Rupert; I came to the piano through music therapy at the age of 3 or 4 - the instrument helped me to start communicating. I started lessons at the age of 5 & continued on/off with different teachers until I graduated. What / who brought YOU to the piano?
Jasmina: I got my first piano lessons at the age of 6 from my cousin, a professional pianist. Everything seemed easy at that age. I was also advised to play the violin because of a sharp ear, but the piano immediately became my passion. Even though I continued the usual classes at school, I won several national competitions between the ages of 12 and 16 and then entered the High Faculty of Music in Belgrade at the age of 17.
Afterwards I came to Paris to perfect my skills with a scholarship obtained by the French government. My life changed at that time, a new path was drawn to meet artists and teachers of international influence. I knew great names in French piano such as Yvonne Lefébure, France Clidat, and I continued the improvement in Switzerland & Belgium, with Édith Fischer & Aquiles Delle Vigne, disciples of Claudio Arrau. Masterclasses in Holland with Jasinski (Poland, Krystian Zimmerman's teacher), Kammerling (Germany), and John Perry (USA) also broadened my piano horizons.
To what extent has where you were born / grew up / spent most of your life influenced your interest in / passion for music, and the styles of music you've practiced / played / (re-)created?
Born in Belgrade, having as my first teacher a Czech pianist, I am inclined towards Slavic composers, including Chopin. On the other hand, my inner structure leads me to classicism – Mozart, Beethoven, Schubert. With a classical setting one can escape so high to humanity, as Beethoven does in his last symphony. Schubert also has a special place in my heart, and Mozart's creativity, under its appearance of simplicity, takes us into the realm of geniuses.
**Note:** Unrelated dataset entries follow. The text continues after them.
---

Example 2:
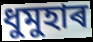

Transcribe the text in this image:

ধুমুহাৰ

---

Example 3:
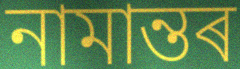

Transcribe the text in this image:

নামান্তৰ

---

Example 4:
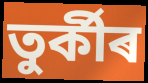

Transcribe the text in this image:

তুৰ্কীৰ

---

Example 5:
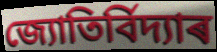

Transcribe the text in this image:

জ্যোতিৰ্বিদ্যাৰ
I feel good on stage, as a solo pianist or chamber musician. I also like to transmit: some periods of my life were devoted a lot to teaching that I conceive in a broad and holistic way. Accompanying the "human and musician" being of the students, helping them on their journey in different ways - by looking inside to unlock obstacles, by offering them concerts, while obviously working on the pianistic and musical side in a wide repertoire - fascinates me.
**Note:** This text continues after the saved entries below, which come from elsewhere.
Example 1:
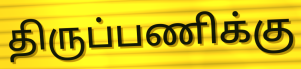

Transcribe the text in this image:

திருப்பணிக்கு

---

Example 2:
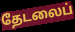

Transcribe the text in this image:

தேடலைப்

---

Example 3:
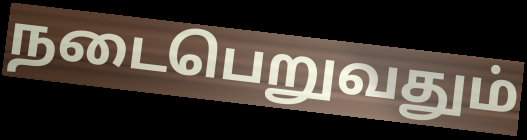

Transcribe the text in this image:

நடைபெறுவதும்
Right; piano quintet with her students
Jasmina Kulaglich recorded this in Sept 2020
How would you describe or explain your role as a musician?
What responsibilities do you have as an artist?
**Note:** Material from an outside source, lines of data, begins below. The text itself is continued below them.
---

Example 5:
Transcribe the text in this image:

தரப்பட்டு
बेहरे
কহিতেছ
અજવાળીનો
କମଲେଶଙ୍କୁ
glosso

In my concerts, I like to imagine that the audience goes with me in other dimensions, more subtle than our daily life. I like to imagine that their emotions are touched and enriched, that I take them by the hand to walk together for a moment in wonderful imaginary countries, even if they can sometimes involve pain and suffering, as the composers have transmitted them.
I am often told at the end of my concerts: "We have gone elsewhere", and I am happy about that. When I work, after the first preparations, my intuition guides me to these invisible areas where we can shape reality and create it through sound. Above; Jasmine @ her recital in Salle Cortot
Right; Jasmina @ her recital in Salle Cortot
This year I released my new album Dumka (Calliope label) and got really great reviews in France & UK.
I dreamt of recording this album for a very long time and now, more than ever, I needed to realise this dream. I recorded the music with the help of Belgian sound engineer Frédéric Briant (Decca, Virgin, …) at famous french piano maker Stephen Paulello’s studio on his very special piano ‘Opus 102’; the original design of the instrument lends itself perfectly for this Slavic program.
My inspiration comes from the beauty of the Slavic lands, a place that I call my home. Its deep emotions, strength, and courage all run through my blood. The pieces I chose vary greatly; some are lyrical while others are filled with joy and show that happiness can be found even under the direst of circumstances. There are also some mischievous selections that will bring out the inner child in all of us.
I like to be surrounded by orchestral musicians and to create with them in perfect agreement. I really like chamber music, but having a very pronounced soloist character, I will more often take the place of soloist with orchestra, the one that gave me so much joy in the past, especially in Great Britain.
I have a very nice memory of the concert at « Salle Gaveau » in Paris with the wonderful acoustic, where I played two Liszt Concertos with the European Romantic Orchestra.
In the years to come, I will devote myself less to teaching and much more to concert presence. Today, a new page in my life is to be built, purely artistic and creative, and I am thrilled about it.